In fact, Mrs. M. would talk about anything except for English, which was unfortunate for the nerds in our class (me). That year we read the most depressing book about a teenager with a tumor. A fatal one. In his brain. Written from the point of view of the TUMOR. Yeah, that's right. And it was called something really brilliant, like Jimmy's Tumor. So we'd be sent home each day to read this drivel which was determined to make us all consider suicide, because We Too, Could Die at Any Moment! We'd then arrive in class the next day and she'd ask us to get out our books because we were going to discuss how in Chapter 3, Bobby discovers that his tumor? It's staying for Thanksgiving, so pull up an extra chair.

But then some moron would ask Mrs. M. what she had for dinner last night and she'd launch into detailed description of Mr. M.'s awesome BBQ skills and I'd be almost quivering with rage and disgust because WHAT ABOUT TOMMY AND HIS TUMOR? TOMMY CAN'T SEE ANYMORE, BUT MR. M SURE CAN MAKE A TASTY RIB-EYE.
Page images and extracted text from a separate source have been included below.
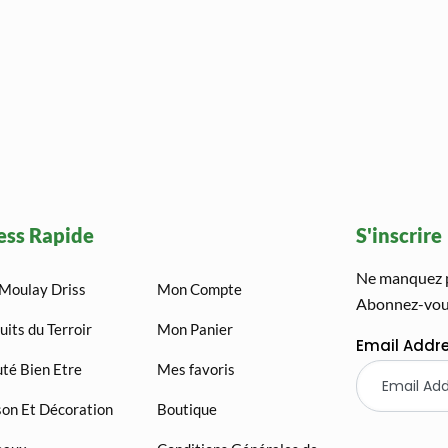
ess Rapide
S'inscrire
Ne manquez pa
Moulay Driss
Mon Compte
Abonnez-vous
uits du Terroir
Mon Panier
Email Addr
té Bien Etre
Mes favoris
on Et Décoration
Boutique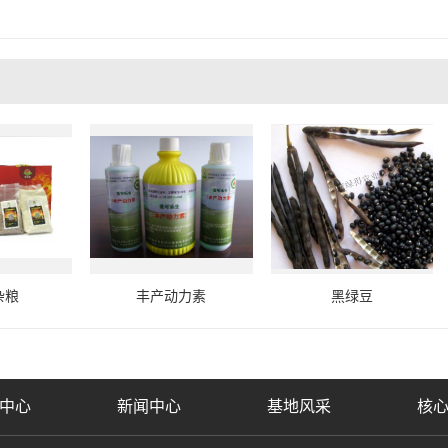
杂粮
丰产动力素
黑绿豆
中心
新闻中心
基地风采
核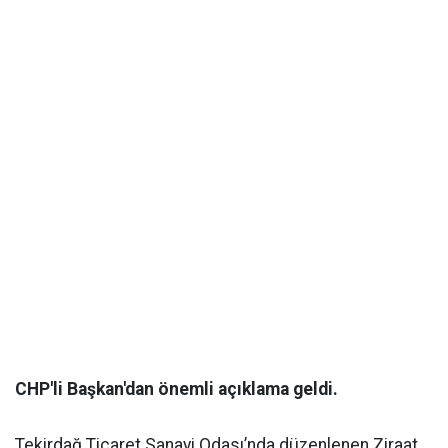
CHP'li Başkan'dan önemli açıklama geldi.
Tekirdağ Ticaret Sanayi Odası’nda düzenlenen Ziraat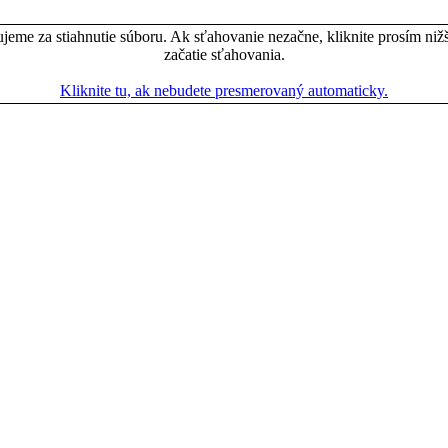
jeme za stiahnutie súboru. Ak sťahovanie nezačne, kliknite prosím nižš
začatie sťahovania.
Kliknite tu, ak nebudete presmerovaný automaticky.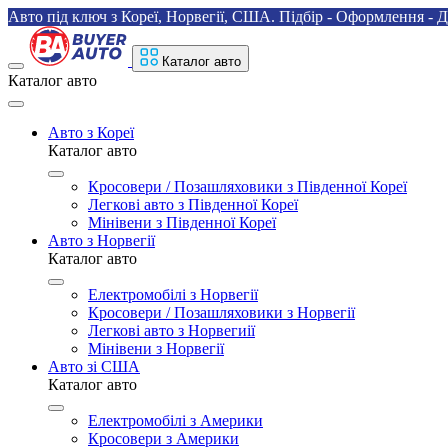
Авто під ключ з Кореї, Норвегії, США. Підбір - Оформлення - Д
Каталог авто
Каталог авто
Авто з Кореї
Каталог авто
Кросовери / Позашляховики з Південної Кореї
Легкові авто з Південної Кореї
Мінівени з Південної Кореї
Авто з Норвегії
Каталог авто
Електромобілі з Норвегії
Кросовери / Позашляховики з Норвегії
Легкові авто з Норвегиії
Мінівени з Норвегії
Авто зі США
Каталог авто
Електромобілі з Америки
Кросовери з Америки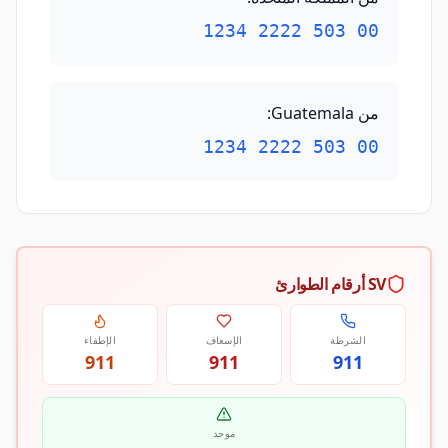
00 503 2222 1234
من Guatemala
:
00 503 2222 1234
SV أرقام الطوارئ
الشرطة
الإسعاف
الإطفاء
911
911
911
موحد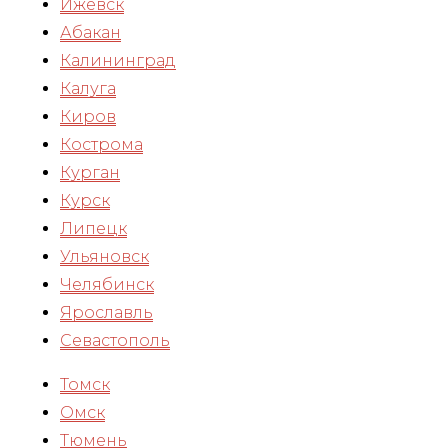
Ижевск
Абакан
Калининград
Калуга
Киров
Кострома
Курган
Курск
Липецк
Ульяновск
Челябинск
Ярославль
Севастополь
Томск
Омск
Тюмень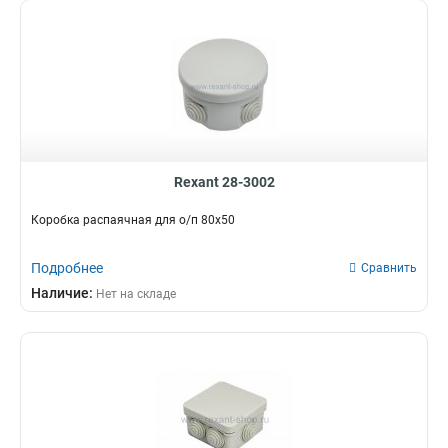
Rexant 28-3002
Коробка распаячная для о/п 80х50
Подробнее
Сравнить
Наличие:
Нет на складе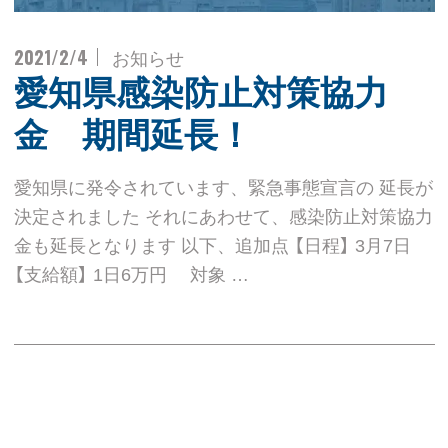
2021/2/4
お知らせ
愛知県感染防止対策協力
金 期間延長！
愛知県に発令されています、緊急事態宣言の 延長が
決定されました それにあわせて、感染防止対策協力
金も延長となります 以下、追加点 【日程】 3月7日
【支給額】 1日6万円 対象 …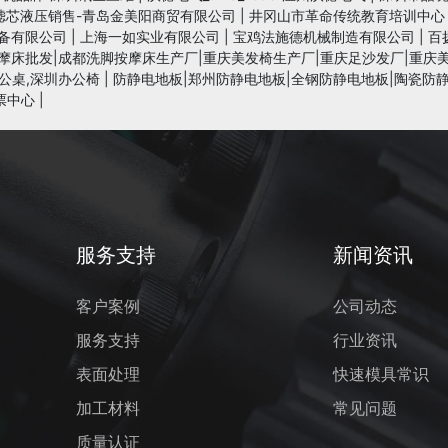
滤芯液压销售-青岛金美阳商贸有限公司
|
井冈山市革命传统教育培训中心
备有限公司
|
上海一如实业有限公司
|
宝鸡法施德机械制造有限公司
|
百
摩床批发|成都洗脚按摩床生产厂|重庆美发椅生产厂|重庆足沙发厂|重庆
公桌,深圳办公椅
|
防静电地板|郑州防静电地板|全钢防静电地板|陶瓷防静
票中心
|
服务支持
新闻资讯
客户案例
公司动态
服务支持
行业资讯
表面处理
快速模具常识
加工材料
常见问题
质量认证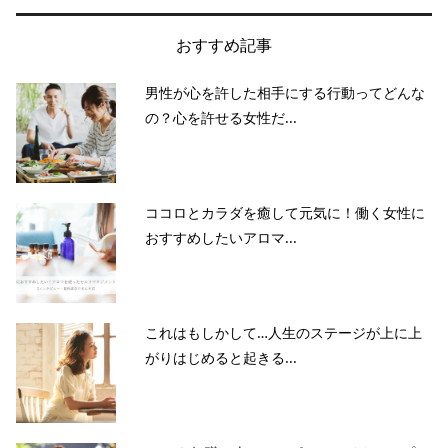
おすすめ記事
男性が心を許した相手にする行動ってどんな
の？心を許せる女性だ...
ココロとカラダを癒して元気に！働く女性に
おすすめしたいアロマ...
これはもしかして…人生のステージが上に上
がりはじめると起きる...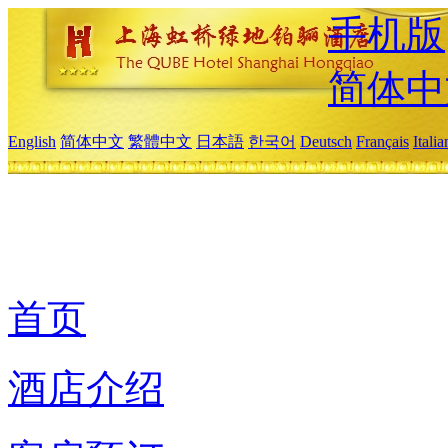
手机版
简体中
English
简体中文
繁體中文
日本語
한국어
Deutsch
Français
Itali
首页
酒店介绍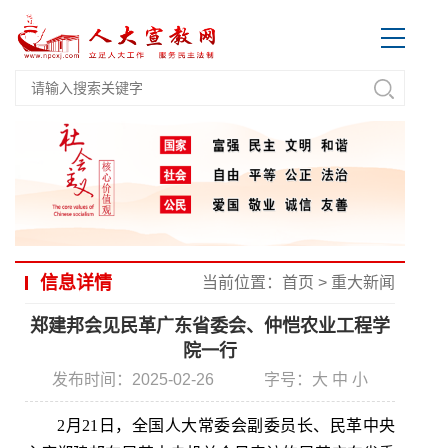
信息详情
当前位置：
首页
>
重大新闻
郑建邦会见民革广东省委会、仲恺农业工程学
院一行
发布时间：2025-02-26
字号：
大
中
小
2月21日，全国人大常委会副委员长、民革中央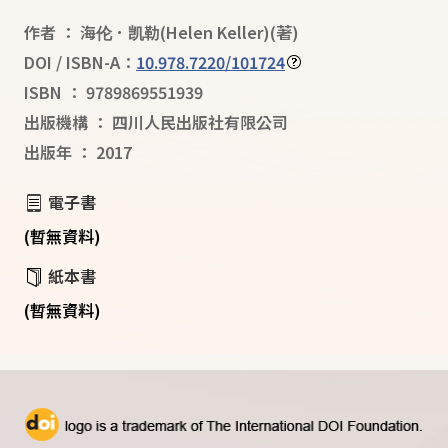
作者
：
海伦．凯勒(Helen Keller)
(著)
DOI / ISBN-A：
10.978.7220/101724
ISBN
：
9789869551939
出版機構
：
四川人民出版社有限公司
出版年
：
2017
電子書
(暫無資料)
紙本書
(暫無資料)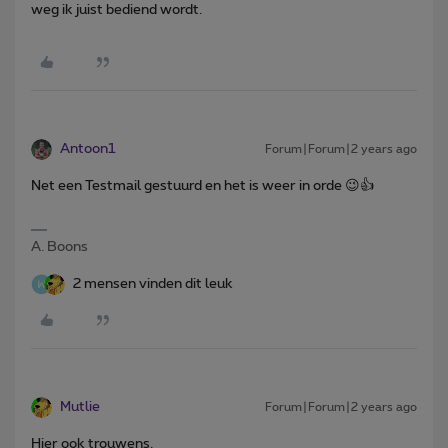
weg ik juist bediend wordt.
Antoon1
Forum|Forum|2 years ago
Net een Testmail gestuurd en het is weer in orde 😉👍
A. Boons
2 mensen vinden dit leuk
Mutlie
Forum|Forum|2 years ago
Hier ook trouwens.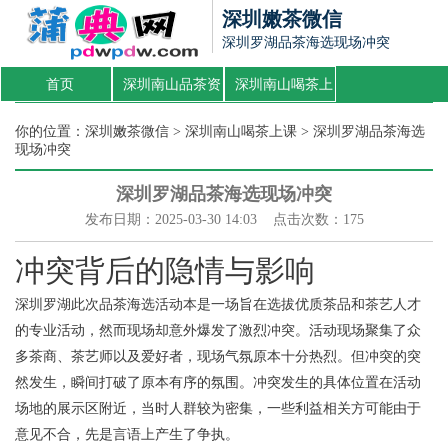
深圳嫩茶微信
深圳罗湖品茶海选现场冲突
首页
深圳南山品茶资
深圳南山喝茶上
源
课
你的位置：
深圳嫩茶微信
>
深圳南山喝茶上课
> 深圳罗湖品茶海选
现场冲突
深圳罗湖品茶海选现场冲突
发布日期：2025-03-30 14:03 点击次数：175
冲突背后的隐情与影响
深圳罗湖此次品茶海选活动本是一场旨在选拔优质茶品和茶艺人才
的专业活动，然而现场却意外爆发了激烈冲突。活动现场聚集了众
多茶商、茶艺师以及爱好者，现场气氛原本十分热烈。但冲突的突
然发生，瞬间打破了原本有序的氛围。冲突发生的具体位置在活动
场地的展示区附近，当时人群较为密集，一些利益相关方可能由于
意见不合，先是言语上产生了争执。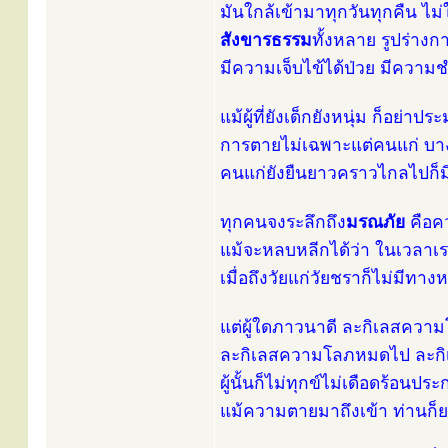
มันใกล้เข้ามาทุกวันทุกคืน ไม่ใช่
สังขารธรรม
ทั้งหลาย รูปร่าง
มีความเจ็บไข้ได้ป่วย มีความช
แม้ผู้ที่ยังเด็กยังหนุ่ม ก็อย่า
การตายไม่เฉพาะแต่คนแก่ บาง
คนแก่ยังยืนยาวคราวไกลไปก็ม
ทุกคนจงระลึกถึง
มรณภัย
คือค
แม้จะหลบหลีกได้ว่า ในเวลาเร
เมื่อถึงวัยแก่วัยชราก็ไม่มีท
แต่ผู้ใดภาวนาดี ละกิเลสคว
ละกิเลสความโลภหมดไป ละก
ผู้นั้นก็ไม่ทุกข์ไม่เดือดร้อนปร
แม้ความตายมาถึงเข้า ท่านก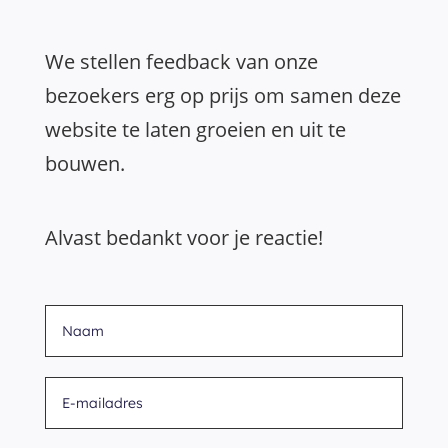
We stellen feedback van onze
bezoekers erg op prijs om samen deze
website te laten groeien en uit te
bouwen.
Alvast bedankt voor je reactie!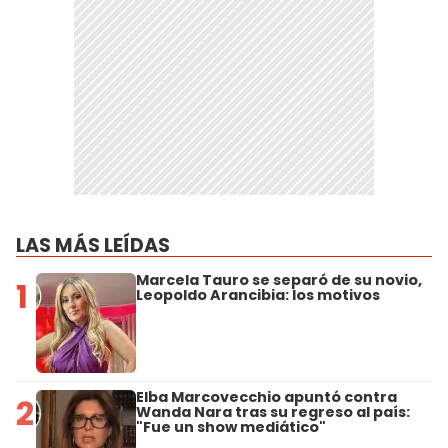
LAS MÁS LEÍDAS
Marcela Tauro se separó de su novio,
1
Leopoldo Arancibia: los motivos
Elba Marcovecchio apuntó contra
2
Wanda Nara tras su regreso al país:
"Fue un show mediático"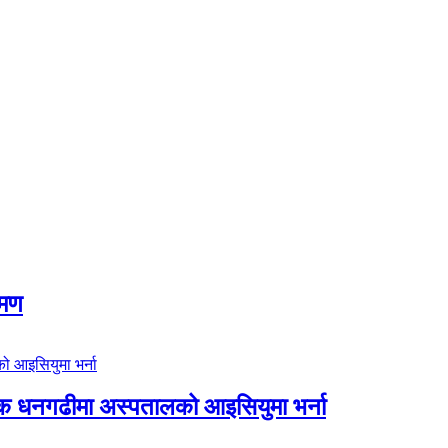
रमण
िक धनगढीमा अस्पतालको आइसियुमा भर्ना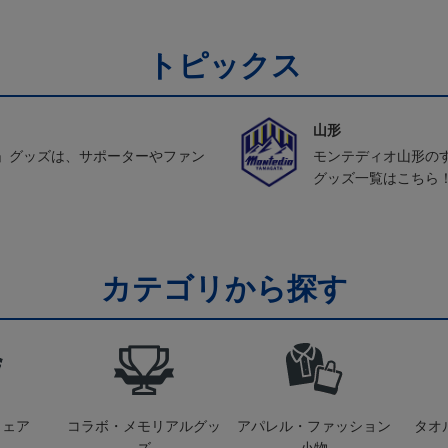
トピックス
山形
」グッズは、サポーターやファン
モンテディオ山形の
グッズ一覧はこちら
カテゴリから探す
ウェア
コラボ・メモリアルグッ
アパレル・ファッション
タオ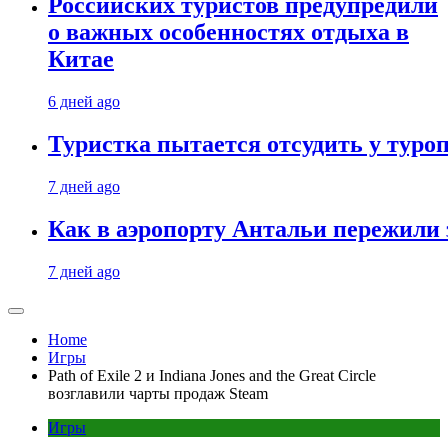
Российских туристов предупредили
о важных особенностях отдыха в
Китае
6 дней ago
Туристка пытается отсудить у туроп
7 дней ago
Как в аэропорту Антальи пережили
7 дней ago
Home
Игры
Path of Exile 2 и Indiana Jones and the Great Circle
возглавили чарты продаж Steam
Игры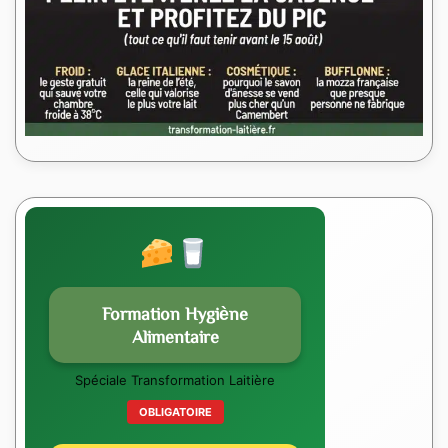
Formation Hygiène
Alimentaire
Spéciale Transformation Laitière
OBLIGATOIRE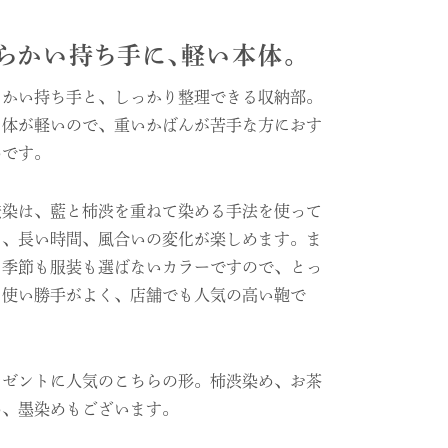
らかい持ち手に、軽い本体。
Cat chaton
らかい持ち手と、しっかり整理できる収納部。
自体が軽いので、重いかばんが苦手な方におす
めです。
渋染は、藍と柿渋を重ねて染める手法を使って
り、長い時間、風合いの変化が楽しめます。ま
、季節も服装も選ばないカラーですので、とっ
も使い勝手がよく、店舗でも人気の高い鞄で
。
レゼントに人気のこちらの形。柿渋染め、お茶
め、墨染めもございます。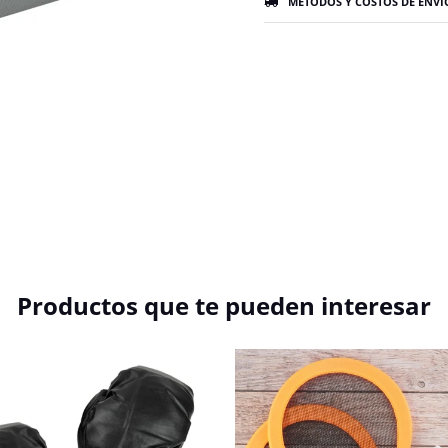
MÉTODOS Y COSTOS DE ENVÍ
Productos que te pueden interesar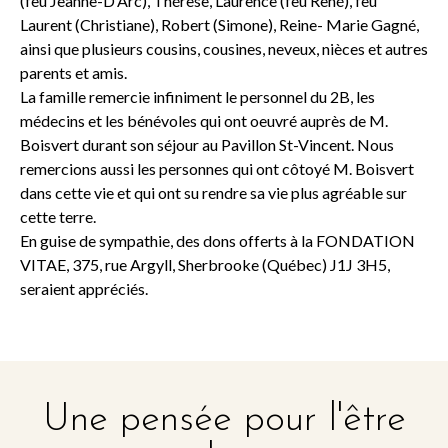
(feu Jeanne-D’Arc), Thérèse, Laurence (feu René), feu
Laurent (Christiane), Robert (Simone), Reine- Marie Gagné,
ainsi que plusieurs cousins, cousines, neveux, nièces et autres
parents et amis.
La famille remercie infiniment le personnel du 2B, les
médecins et les bénévoles qui ont oeuvré auprès de M.
Boisvert durant son séjour au Pavillon St-Vincent. Nous
remercions aussi les personnes qui ont côtoyé M. Boisvert
dans cette vie et qui ont su rendre sa vie plus agréable sur
cette terre.
En guise de sympathie, des dons offerts à la FONDATION
VITAE, 375, rue Argyll, Sherbrooke (Québec) J1J 3H5,
seraient appréciés.
Une pensée pour l'être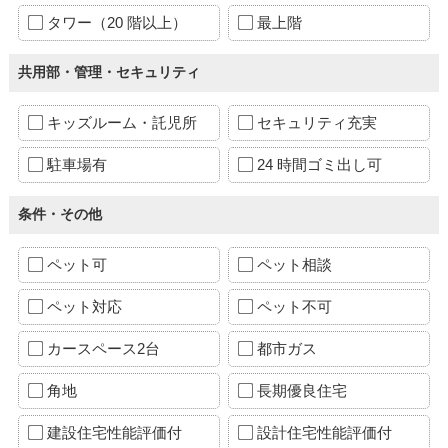
タワー（20 階以上）
最上階
共用部・管理・セキュリティ
キッズルーム・託児所
セキュリティ充実
駐車場有
24 時間ゴミ出し可
条件・その他
ペット可
ペット相談
ペット対応
ペット不可
カースペース2台
都市ガス
角地
長期優良住宅
建設住宅性能評価付
設計住宅性能評価付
The next year I had a new teacher whose name I can not remember because, dude, class was at eight fucking a.m. and who is awake at that hour, really? That year we studied the works of J.R.R. Tolkien, which is just, oh, snooze. This nameless teacher was really, really into Hobbitland and all that stuff, so much so that she would come to class in costume and then ask us to come to the front of the class and recreate the scene where Gandalf and Frodo did something creepy. The whole year I sat in class and prayed. Prayed to anyone who'd listen for the teacher to NOT call my name and make me wear the horrid shedding wool cape and pretend I'm only 3'9" tall.

When I went to college, I thought, "Finally! Teachers who will actually teach something!" Until I walked into English 101 and discovered a boy-child prof who wore loosely knotted ties a-la Brenda Walsh and sometimes prefaced his lectures with "Dudes, listen up." I received back an essay from him where he'd circled the word angst and put a giant question mark next to it and wrote in red pen, Spellcheck! To which I wrote next to it, Get a Dictionary! and then a smiley face and threw it back into his inbox. ASSHOLE.

Speaking of 90210, how fab is this? If only my husband hadn't taken away my VISA, I'd totally buy it and spray it all over my bangs and surly attitude and pray that the smell would bring Brandon to my front door so we could drive off in his sweet Mustang convertible.